FWIW, this sounds like a really good idea to me. I won't argue about the syntax (I have no particular preference).
Thanks for the feedback.
I feel that the environment should also include global, target-independent state such as the current macro mode (.altmacro versus .noaltmacro) and current ELF section stack state, but not symbols or macro definitions themselves.
Sounds reasonable. To state the obvious, we'd have to make the existing target-dependent groupings (like .set push/pop on MIPS) work with this new scheme, but those directives musn't affect this extra target-independent information. So the new directives would interact with both the traditional .pushsection and the traditional target-dependent directives, even though those two features would otherwise remain independent.
That is, .pushsection and .set push/pop operate on conceptually separate stacks whoses pushes and pops can be freely mixed. But .pushsection and the new directives would need to be strictly stacked; pops must have the same form as their corresponding pushes. Combinations of .set push/pop and the new directives would also need to be strictly stacked.
Exactly so -- I didn't spell it out in the previous mail, but I would expect the MIPS .set push/pop directives to operate on a subset of the state touched by the new directives, with a separate state stack from that used by the new directives. The .set push/pop stack (and likewise PowerPC's .machine stack) shouldn't be manipulated by the new directives. This ought to allow for full backwards compatibility.
For directive nesting, your suggestion sounds sensible: because the existing directives manipulate separate state, they must continue to be freely mixable, but all push/pop pairs would need to be properly nested around (or inside) any .pushenv/.popenv pairs. Misuse should be easy to detect by tracking the depth of the various stacks, and an error can be thrown if the user does something bad.

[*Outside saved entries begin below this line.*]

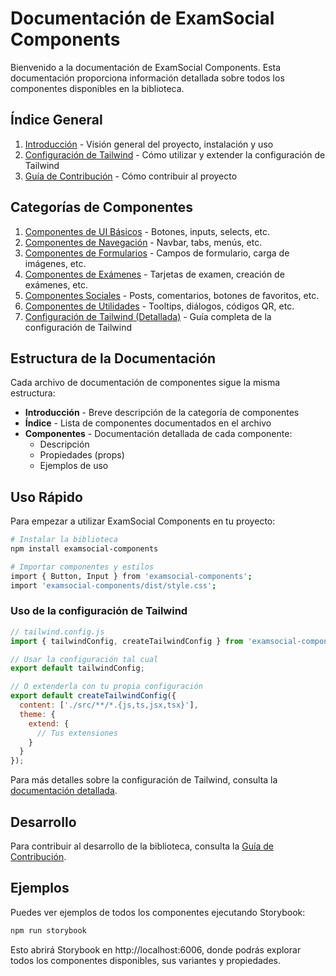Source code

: # Documentación de ExamSocial Components

Bienvenido a la documentación de ExamSocial Components. Esta documentación proporciona información detallada sobre todos los componentes disponibles en la biblioteca.

## Índice General

1. [Introducción](../DOCUMENTATION.md) - Visión general del proyecto, instalación y uso
2. [Configuración de Tailwind](../DOCUMENTATION.md#configuración-de-tailwind) - Cómo utilizar y extender la configuración de Tailwind
3. [Guía de Contribución](../CONTRIBUTING.md) - Cómo contribuir al proyecto

## Categorías de Componentes

1. [Componentes de UI Básicos](./UI-COMPONENTS.md) - Botones, inputs, selects, etc.
2. [Componentes de Navegación](./NAVIGATION-COMPONENTS.md) - Navbar, tabs, menús, etc.
3. [Componentes de Formularios](./FORM-COMPONENTS.md) - Campos de formulario, carga de imágenes, etc.
4. [Componentes de Exámenes](./EXAM-COMPONENTS.md) - Tarjetas de examen, creación de exámenes, etc.
5. [Componentes Sociales](./SOCIAL-COMPONENTS.md) - Posts, comentarios, botones de favoritos, etc.
6. [Componentes de Utilidades](./UTILITY-COMPONENTS.md) - Tooltips, diálogos, códigos QR, etc.
7. [Configuración de Tailwind (Detallada)](./TAILWIND-CONFIG.md) - Guía completa de la configuración de Tailwind

## Estructura de la Documentación

Cada archivo de documentación de componentes sigue la misma estructura:

- **Introducción** - Breve descripción de la categoría de componentes
- **Índice** - Lista de componentes documentados en el archivo
- **Componentes** - Documentación detallada de cada componente:
  - Descripción
  - Propiedades (props)
  - Ejemplos de uso

## Uso Rápido

Para empezar a utilizar ExamSocial Components en tu proyecto:

```bash
# Instalar la biblioteca
npm install examsocial-components

# Importar componentes y estilos
import { Button, Input } from 'examsocial-components';
import 'examsocial-components/dist/style.css';
```

### Uso de la configuración de Tailwind

```js
// tailwind.config.js
import { tailwindConfig, createTailwindConfig } from 'examsocial-components';

// Usar la configuración tal cual
export default tailwindConfig;

// O extenderla con tu propia configuración
export default createTailwindConfig({
  content: ['./src/**/*.{js,ts,jsx,tsx}'],
  theme: {
    extend: {
      // Tus extensiones
    }
  }
});
```

Para más detalles sobre la configuración de Tailwind, consulta la [documentación detallada](./TAILWIND-CONFIG.md).

## Desarrollo

Para contribuir al desarrollo de la biblioteca, consulta la [Guía de Contribución](../CONTRIBUTING.md).

## Ejemplos

Puedes ver ejemplos de todos los componentes ejecutando Storybook:

```bash
npm run storybook
```

Esto abrirá Storybook en http://localhost:6006, donde podrás explorar todos los componentes disponibles, sus variantes y propiedades. 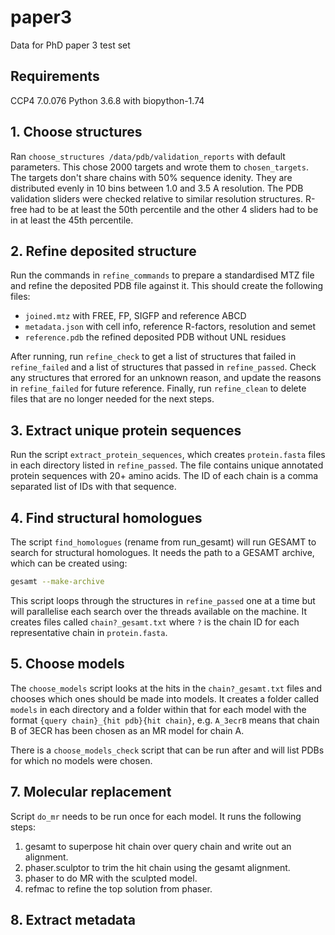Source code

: # paper3

Data for PhD paper 3 test set

## Requirements

CCP4 7.0.076
Python 3.6.8 with biopython-1.74

## 1. Choose structures

Ran `choose_structures /data/pdb/validation_reports` with default parameters.
This chose 2000 targets and wrote them to `chosen_targets`.
The targets don't share chains with 50% sequence idenity.
They are distributed evenly in 10 bins between 1.0 and 3.5 A resolution.
The PDB validation sliders were checked
relative to similar resolution structures.
R-free had to be at least the 50th percentile
and the other 4 sliders had to be in at least the 45th percentile.

## 2. Refine deposited structure

Run the commands in `refine_commands` to prepare a standardised MTZ file
and refine the deposited PDB file against it.
This should create the following files:

- `joined.mtz` with FREE, FP, SIGFP and reference ABCD
- `metadata.json` with cell info, reference R-factors, resolution and semet
- `reference.pdb` the refined deposited PDB without UNL residues

After running, run `refine_check`
to get a list of structures that failed in `refine_failed`
and a list of structures that passed in `refine_passed`.
Check any structures that errored for an unknown reason,
and update the reasons in `refine_failed` for future reference.
Finally, run `refine_clean` to delete files
that are no longer needed for the next steps.

## 3. Extract unique protein sequences

Run the script `extract_protein_sequences`,
which creates `protein.fasta` files in each directory listed in `refine_passed`.
The file contains unique annotated protein sequences with 20+ amino acids.
The ID of each chain is a comma separated list of IDs with that sequence.

## 4. Find structural homologues

The script `find_homologues` (rename from run_gesamt)
will run GESAMT to search for structural homologues.
It needs the path to a GESAMT archive, which can be created using:

```bash
gesamt --make-archive
```

This script loops through the structures in `refine_passed` one at a time
but will parallelise each search over the threads available on the machine.
It creates files called `chain?_gesamt.txt`
where `?` is the chain ID for each representative chain in `protein.fasta`.

## 5. Choose models

The `choose_models` script looks at the hits in the `chain?_gesamt.txt` files
and chooses which ones should be made into models.
It creates a folder called `models` in each directory
and a folder within that for each model with the format
`{query chain}_{hit pdb}{hit chain}`,
e.g. `A_3ecrB` means that chain B of 3ECR
has been chosen as an MR model for chain A.

There is a `choose_models_check` script that can be run after
and will list PDBs for which no models were chosen.

## 7. Molecular replacement

Script `do_mr` needs to be run once for each model.
It runs the following steps:

1. gesamt to superpose hit chain over query chain and write out an alignment.  
2. phaser.sculptor to trim the hit chain using the gesamt alignment.  
3. phaser to do MR with the sculpted model.
4. refmac to refine the top solution from phaser.

## 8. Extract metadata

This should mean that people can have new--style or old-style macros and mix them without any unpleasant surprises, providing that any macro containing a .pushenv has a matching .popenv. (An unbalanced directive in a macro is useful in certain situations though, and we should allow it in the same way as for existing directives. In such cases, some competence would be required from the user, but that's not different from the current situation.)